RegEx is slow (can we make faster hex functions?)
Noticed a recent attempt at speeding up some functions by switching to RegEx. But RegExes are usually slower than iterating over strings.
For example, this function:
https://github.com/MetaMask/utils/blob/1bea7f378c37117260912af1921556bc57110d20/src/hex.ts#L60
Is probably about 4-5x slower than something like this:
function isHexAddress(str) {
if (typeof str !== "string" || str.length !== 42) return false;
if (str[0] !== '0' || str[1] !== 'x') return false;
for (let i = 2; i < 42; i++) {
let code = str.charCodeAt(i);
// numbers and lowercase a - f
if (!((code >= 48 && code <= 57) || (code >= 97 && code <= 102))) {
return false;
}
}
return true;
}
(don't take my word for it. this should be tested further)
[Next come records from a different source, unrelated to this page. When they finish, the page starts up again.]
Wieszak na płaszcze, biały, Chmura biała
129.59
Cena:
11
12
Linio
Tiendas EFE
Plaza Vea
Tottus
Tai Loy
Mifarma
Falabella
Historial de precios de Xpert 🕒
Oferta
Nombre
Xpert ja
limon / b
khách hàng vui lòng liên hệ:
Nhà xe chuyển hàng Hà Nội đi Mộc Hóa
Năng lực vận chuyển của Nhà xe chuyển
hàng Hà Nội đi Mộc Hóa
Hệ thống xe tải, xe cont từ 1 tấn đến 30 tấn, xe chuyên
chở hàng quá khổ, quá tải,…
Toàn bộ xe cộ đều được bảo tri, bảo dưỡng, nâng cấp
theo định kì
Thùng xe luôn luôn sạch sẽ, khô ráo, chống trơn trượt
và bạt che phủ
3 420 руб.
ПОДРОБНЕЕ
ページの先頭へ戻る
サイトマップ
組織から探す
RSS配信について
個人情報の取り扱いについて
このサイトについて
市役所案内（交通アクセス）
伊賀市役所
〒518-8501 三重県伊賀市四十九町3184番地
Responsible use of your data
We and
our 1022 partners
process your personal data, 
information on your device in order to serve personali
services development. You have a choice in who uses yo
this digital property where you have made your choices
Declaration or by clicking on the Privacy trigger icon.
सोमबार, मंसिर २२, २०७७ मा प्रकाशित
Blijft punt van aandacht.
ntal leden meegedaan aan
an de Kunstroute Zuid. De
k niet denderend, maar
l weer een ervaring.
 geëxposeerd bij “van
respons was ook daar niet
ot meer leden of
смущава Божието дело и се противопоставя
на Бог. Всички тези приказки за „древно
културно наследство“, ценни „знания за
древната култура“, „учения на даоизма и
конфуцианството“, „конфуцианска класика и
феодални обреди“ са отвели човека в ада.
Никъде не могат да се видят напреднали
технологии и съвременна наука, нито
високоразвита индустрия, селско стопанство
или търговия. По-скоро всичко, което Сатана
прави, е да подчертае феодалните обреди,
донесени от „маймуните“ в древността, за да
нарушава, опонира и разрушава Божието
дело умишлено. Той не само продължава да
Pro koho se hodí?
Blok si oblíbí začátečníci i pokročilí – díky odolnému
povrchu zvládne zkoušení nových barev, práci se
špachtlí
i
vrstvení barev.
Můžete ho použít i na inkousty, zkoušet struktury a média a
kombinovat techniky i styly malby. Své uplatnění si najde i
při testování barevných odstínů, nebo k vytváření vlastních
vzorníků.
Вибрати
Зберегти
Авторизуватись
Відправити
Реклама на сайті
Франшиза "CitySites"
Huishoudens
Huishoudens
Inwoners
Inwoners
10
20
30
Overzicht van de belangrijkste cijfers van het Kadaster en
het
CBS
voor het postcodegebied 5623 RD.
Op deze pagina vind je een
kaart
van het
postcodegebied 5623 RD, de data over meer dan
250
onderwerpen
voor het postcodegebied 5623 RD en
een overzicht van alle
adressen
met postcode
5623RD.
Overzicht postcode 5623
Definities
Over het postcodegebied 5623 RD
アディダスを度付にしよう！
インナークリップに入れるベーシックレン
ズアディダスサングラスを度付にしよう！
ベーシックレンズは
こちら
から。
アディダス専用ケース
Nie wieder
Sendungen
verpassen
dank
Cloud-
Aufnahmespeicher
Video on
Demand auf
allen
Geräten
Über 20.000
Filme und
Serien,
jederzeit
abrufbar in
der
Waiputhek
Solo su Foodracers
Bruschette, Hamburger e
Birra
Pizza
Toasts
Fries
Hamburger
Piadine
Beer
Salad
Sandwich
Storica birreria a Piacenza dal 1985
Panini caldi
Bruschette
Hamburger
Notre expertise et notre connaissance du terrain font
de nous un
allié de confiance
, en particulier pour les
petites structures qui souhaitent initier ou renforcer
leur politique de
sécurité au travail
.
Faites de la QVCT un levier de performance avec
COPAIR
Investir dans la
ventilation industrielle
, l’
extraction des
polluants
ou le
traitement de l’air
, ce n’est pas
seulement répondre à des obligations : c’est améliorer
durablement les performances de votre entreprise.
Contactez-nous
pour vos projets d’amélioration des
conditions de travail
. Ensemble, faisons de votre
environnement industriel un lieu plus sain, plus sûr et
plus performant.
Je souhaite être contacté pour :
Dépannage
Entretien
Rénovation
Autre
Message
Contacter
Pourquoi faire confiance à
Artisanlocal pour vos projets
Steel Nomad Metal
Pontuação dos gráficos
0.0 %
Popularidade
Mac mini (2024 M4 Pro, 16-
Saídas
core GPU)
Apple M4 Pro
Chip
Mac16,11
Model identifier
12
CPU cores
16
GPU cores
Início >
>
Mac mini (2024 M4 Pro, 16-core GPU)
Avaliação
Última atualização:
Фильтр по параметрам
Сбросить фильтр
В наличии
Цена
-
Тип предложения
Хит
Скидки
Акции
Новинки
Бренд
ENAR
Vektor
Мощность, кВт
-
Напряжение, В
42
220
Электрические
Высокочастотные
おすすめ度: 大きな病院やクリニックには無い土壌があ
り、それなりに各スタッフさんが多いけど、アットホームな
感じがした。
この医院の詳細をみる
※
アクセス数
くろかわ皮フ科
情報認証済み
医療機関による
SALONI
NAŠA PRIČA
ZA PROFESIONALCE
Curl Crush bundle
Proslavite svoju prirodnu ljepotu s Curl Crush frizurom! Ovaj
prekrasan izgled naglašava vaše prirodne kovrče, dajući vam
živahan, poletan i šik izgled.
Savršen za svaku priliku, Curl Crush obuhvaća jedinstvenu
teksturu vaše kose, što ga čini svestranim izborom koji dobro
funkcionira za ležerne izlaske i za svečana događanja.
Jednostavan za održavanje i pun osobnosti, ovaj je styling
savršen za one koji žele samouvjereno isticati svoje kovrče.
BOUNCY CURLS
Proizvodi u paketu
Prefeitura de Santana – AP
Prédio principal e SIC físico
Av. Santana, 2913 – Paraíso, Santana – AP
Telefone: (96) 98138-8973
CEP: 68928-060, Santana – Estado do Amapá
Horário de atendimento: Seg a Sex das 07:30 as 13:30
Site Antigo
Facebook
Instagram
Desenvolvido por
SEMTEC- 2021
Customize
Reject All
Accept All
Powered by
I got into some further optimizations:
function isHexAddressCaseInsensitiveFast(str) {
if (typeof str !== "string" || str.length !== 42) return false;
if (str[0] !== '0' || str[1] !== 'x') return false;
for (let i = 2; i < 42; i++) {
// transform the character code for case-insensitivity
const charCode = str.charCodeAt(i) & 0xDF;
// after transformation, '0'-'9' are in the range 16-25
const numberRange = (charCode - 16) | (25 - charCode);
// after transformation, 'a'-'f' are in the range 65-70 ('A'-'F'), `A`-`F` remains unchanged
const letterRange = (charCode - 65) | (70 - charCode);
// identifies if the charCode is OUTSIDE of both valid ranges.
if (((numberRange & letterRange) & 0x80000000) !== 0) {
return false;
}
}
return true;
}
for a 50% spread of 1000000 valid/invalid mix-cased strings the runtimes are:
isHexAddressCaseInsensitive: 238.701ms (uses `HEX_CHECKSUM_ADDRESS_REGEX`)
isHexAddressCaseInsensitiveFast: 50.609ms
Ok, I'm going to stop now. Use bitwise responsibly. :-)
@davidmurdoch I thought your view was that these changes to the hex functions were in the end micro-optimizations? Do you think it's still worth it to optimize them further?